If experimenting on one intellectually disabled person could benefit 1,000 children, would we do it? Of course not. Ethics dictate that the value of each life in and of itself cannot be superseded by its potential value to anyone else.

This applies to animals to the same extent that it does to humans. In the past, experiments were carried out on prisoners, people in concentration camps and other vulnerable groups. We’ve rightly outlawed such atrocities now, yet have failed to extend the same logic to the intelligent, sensitive animals who are languishing in laboratory cages.

Bad Science

Animal experiments aren’t just morally indefensible – they’re also flawed scientifically.

Animal experimenters often use emotive arguments to try and suggest that their archaic methods are the only way to help cure diseases. This is simply not true. In fact, the most significant trend in modern research in recent years is the recognition that animals rarely serve as good models for the human body.

Taking a healthy being of a completely different species, artificially inducing a condition that he or she would never normally contract, keeping him or her in an unnatural and stressful environment, and trying to apply the results to naturally occurring diseases in human beings is dubious at best. Physiological reactions to drugs vary enormously from species to species. Penicillin kills guinea pigs; aspirin kills cats and causes birth defects in rats, mice, guinea pigs, dogs and monkeys; and morphine, a depressant in humans, stimulates goats, cats and horses.

A recent analysis in the BMJ pointed out the lack of convincing supporting evidence to prove that animal trials benefit humans or are an effective use of resources.

Selective reporting, poorly conducted studies and an unsystematic approach lead to many wasteful, costly and redundant studies. What’s more, many of the experiments carried out on animals have no bearing on serious disease at all and may be undertaken simply to satisfy curiosity, for commercial interests or to advance the careers of academics. Just a few examples include thousands of mice poisoned to death in tests for Botox, rats force-fed alcohol in order to try and develop a “hangover cure”, animals forced to smoke by tobacco companies and mice dosed with weight-loss pills.
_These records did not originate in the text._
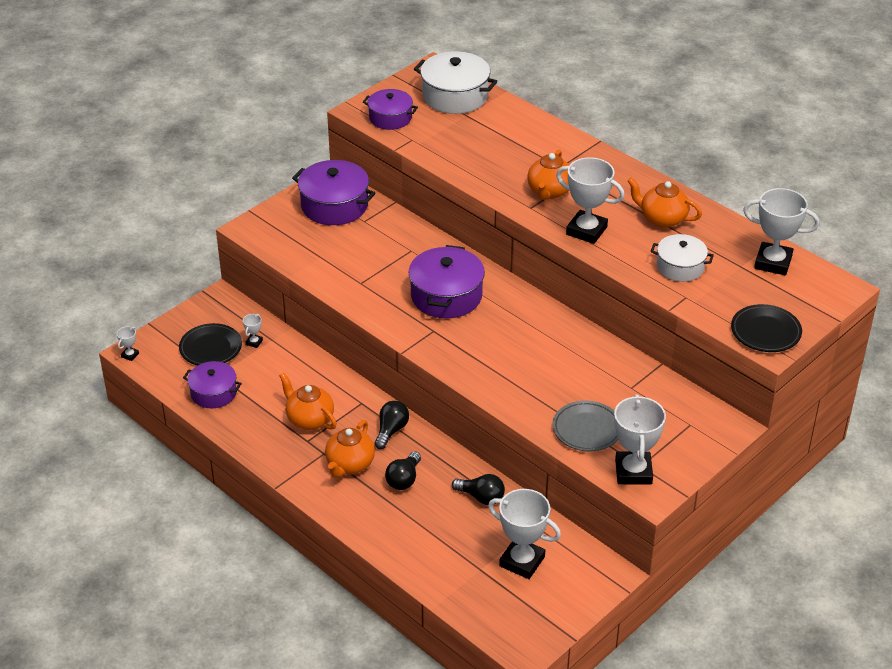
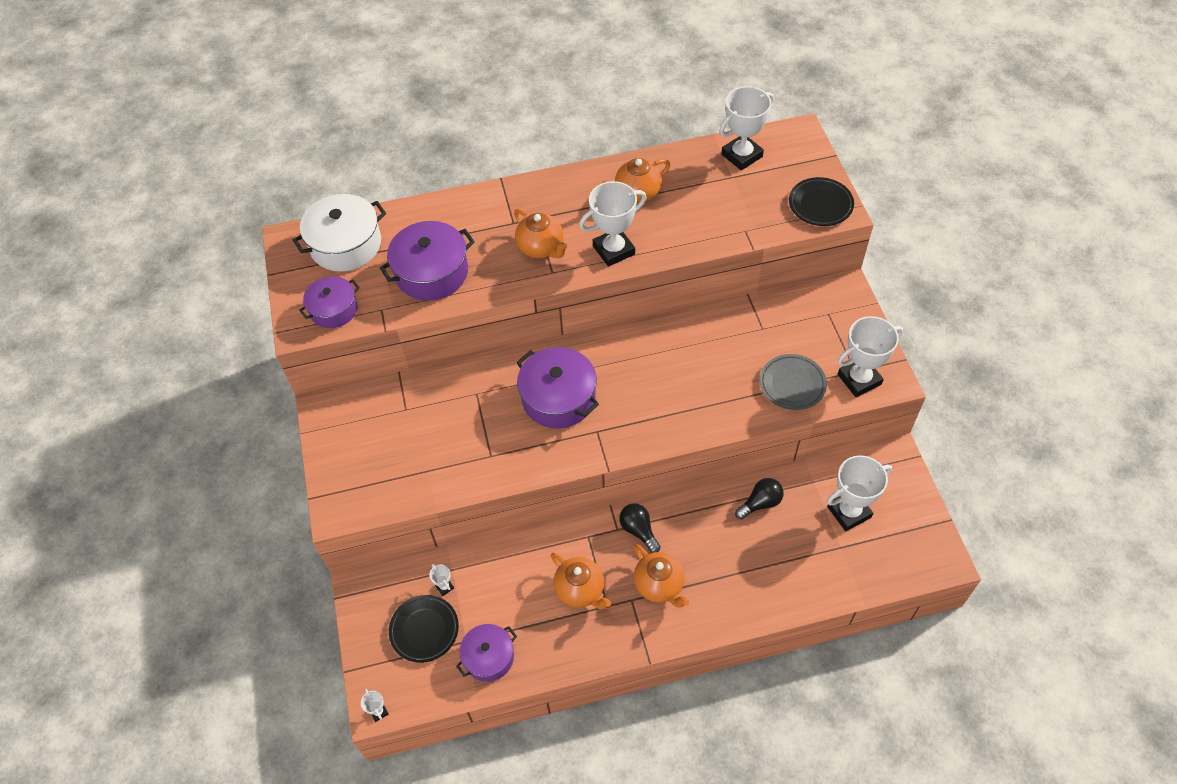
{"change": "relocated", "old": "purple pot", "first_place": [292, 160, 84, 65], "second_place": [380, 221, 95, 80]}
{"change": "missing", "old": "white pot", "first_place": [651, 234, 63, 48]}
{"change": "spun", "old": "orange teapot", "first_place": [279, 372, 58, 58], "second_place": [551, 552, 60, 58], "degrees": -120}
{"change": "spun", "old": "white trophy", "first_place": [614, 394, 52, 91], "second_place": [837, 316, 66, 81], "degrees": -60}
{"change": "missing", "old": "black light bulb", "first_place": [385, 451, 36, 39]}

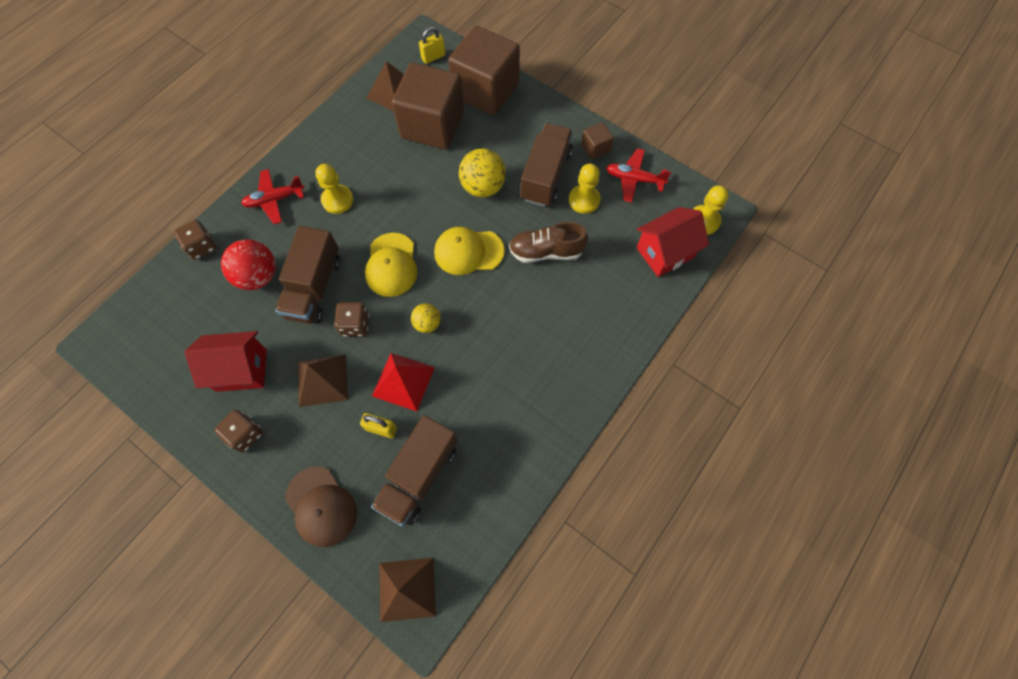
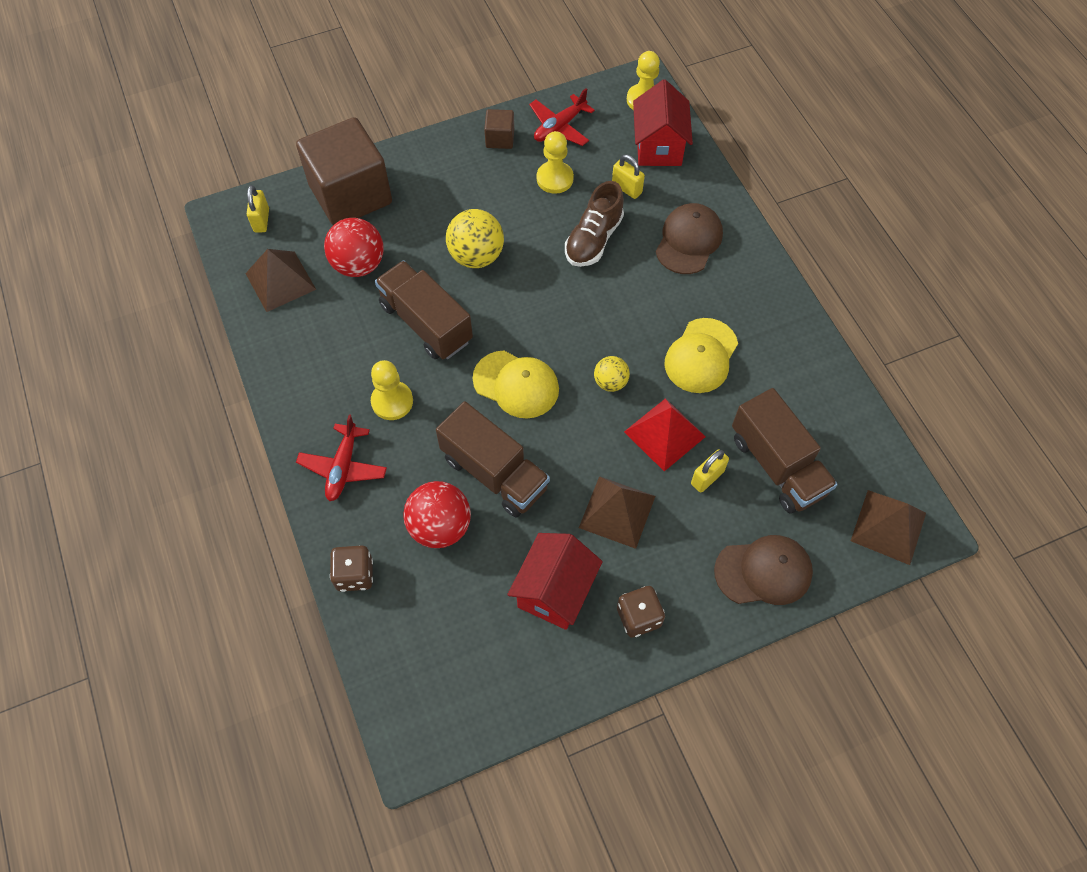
{"change": "exchanged", "old": "brown cube", "new": "red ball", "first_place": [392, 63, 72, 86], "second_place": [324, 218, 60, 59]}
{"change": "relocated", "old": "brown truck", "first_place": [520, 123, 53, 84], "second_place": [375, 260, 98, 99]}
{"change": "relocated", "old": "yellow cap", "first_place": [434, 227, 71, 48], "second_place": [664, 318, 74, 75]}
{"change": "missing", "old": "brown dice", "first_place": [334, 302, 35, 35]}
{"change": "appeared", "new": "yellow padlock", "second_place": [612, 154, 33, 45]}
{"change": "appeared", "new": "brown cap", "second_place": [656, 203, 67, 71]}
Each one of these pointless studies costs animals their lives.

There are other, better ways to develop new medicines and treatments. Human clinical and epidemiological studies, human tissue- and cell-based research methods, cadavers, sophisticated high-fidelity human patient simulators and computational models are more reliable, more precise, less expensive, and more humane than animal experiments.

Animal experiments don’t persist because they are the best science, they persist because of experimenters’ personal biases, vested interests and conservatism.

“Several studies have shown that even the most promising findings from animal research often fail in human trials and are rarely adopted into clinical practice.”

– Pandora Pound and Michael Bracken, BMJ

Exposing the Cruelty

Animal testing on baby monkeysFrom the very beginning, PETA and its international affiliates have been fighting to expose and end the abuse of animals in laboratories around the world. Numerous PETA US undercover investigations have brought the cruelty to light, from the landmark Silver Spring monkeys case in 1981, to the more recent exposé of horrific maternal deprivation experiments on baby monkeys at the National Institutes of Health.

In the UK, outrageously, we’re denied the right to know what is happening to animals in laboratories, even if taxpayer money is paying for the experiments. A law – Section 24 of the Animals (Scientific Procedures) Act 1986 – allows vivisectors to hide behind a veil of secrecy and conduct cruel procedures without any public scrutiny. Not only does this violate principles of democracy, transparency and accountability, it also leads to wasteful studies that delay medical progress, which can endanger human lives.

PETA has been campaigning hard to get Section 24 repealed and, with your support, will continue to put pressure on the government to grant the public access to information about the cruel experiments being conducted in our country.